Ceza Genel Kurulu'nun 2023/602 E., 2025/334 K. sayılı kararı
Yargıtay Ceza Genel Kurulu'nun 17.09.2025 tarihli, 2023/602 E., 2025/334 K. sayılı kararı
T.C.
Yargıtay
Ceza Genel Kurulu
2023/602 E., 2025/334 K.
"İçtihat Metni"
KARARI VEREN
YARGITAY DAİRESİ : 1. Ceza Dairesi
MAHKEMESİ :Ağır Ceza
SAYISI : 27-40
I. HUKUKÎ SÜREÇ
Sanık ...’ın nitelikli kasten öldürme suçundan 5237 sayılı Türk Ceza Kanunu’nun 82/1-a, 62/1, 53 ve 63. maddeleri uyarınca müebbet hapis cezası ile cezalandırılmasına, hak yoksunluğuna ve mahsuba ilişkin Diyarbakır 2. Ağır Ceza Mahkemesince verilen 25.12.2020 tarihli ve 471-411 sayılı, resen istinafa tabi olan hükmün sanık müdafii ve katılanlar vekili tarafından istinaf edilmesi üzerine dosyayı inceleyen Diyarbakır Bölge Adliye Mahkemesi 1. Ceza Dairesince 29.04.2021 tarih ve 347-534 sayı ile; "…Sanığın, maktulü öldürmek amacıyla hazırlık yapmak için evin etrafında dolaştığı iddiasının sanığın savunmasının aksine kesin ve şüpheden uzak bir şekilde gerekçeli kararda yeterince tartışılmaksızın, kasten öldürme yerine tasarlayarak öldürme suçundan ceza tayini; sanık hakkında takdiri indirim uygulanmaması gerekirken, herhangi bir kişiselleştirme yapılmaksızın kanun metnindeki ifadeler yazılarak yasal olmayan gerekçe ile cezasında takdiri indirim yapılmak suretiyle eksik cezaya hükmolunması," nedenleriyle hükmün bozulmasına karar verilmiştir.

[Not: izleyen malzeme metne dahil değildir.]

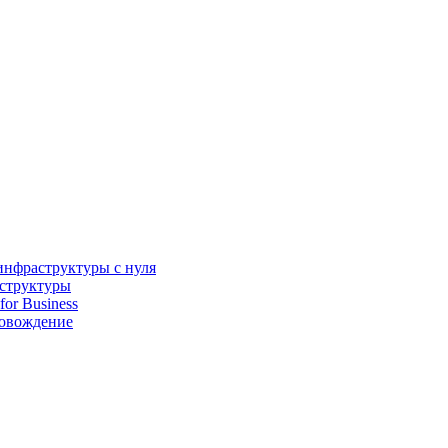
инфраструктуры с нуля
аструктуры
for Business
ровождение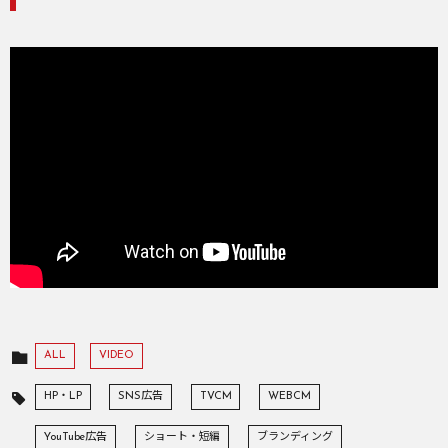
ALL
VIDEO
HP・LP
SNS広告
TVCM
WEBCM
YouTube広告
ショート・短編
ブランディング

Diyarbakır 2. Ağır Ceza Mahkemesince 27.01.2022 tarih ve 359-71 sayı ile; sanığın kasten öldürme suçundan TCK’nın 81/1, 53 ve 63. maddeleri uyarınca müebbet hapis cezası ile cezalandırılmasına, hak yoksunluğuna ve mahsuba, resen istinafa tabi olan hükmün sanık müdafii ve katılanlar vekili tarafından istinaf edilmesi üzerine dosyayı inceleyen Diyarbakır Bölge Adliye Mahkemesi 1. Ceza Dairesince 12.04.2022 tarih ve 491-600 sayı ile istinaf başvurularının esastan reddine, bu kararın sanık müdafii ve katılanlar vekili tarafından temyiz edilmesi üzerine dosyayı inceleyen Yargıtay 1. Ceza Dairesince 12.12.2022 tarih ve 7675-9875 sayı ile; "Haksız tahrik hükümlerini düzenleyen 5237 sayılı TCK'nın 29. maddesinin sanık lehine uygulanması gerektiği gözetilmeksizin, yasal ve yerinde olmayan gerekçe ile haksız tahrik hükümlerinin uygulanmaması suretiyle fazla ceza tayini," isabetsizliğinden hükmün bozulmasına karar verilmiştir.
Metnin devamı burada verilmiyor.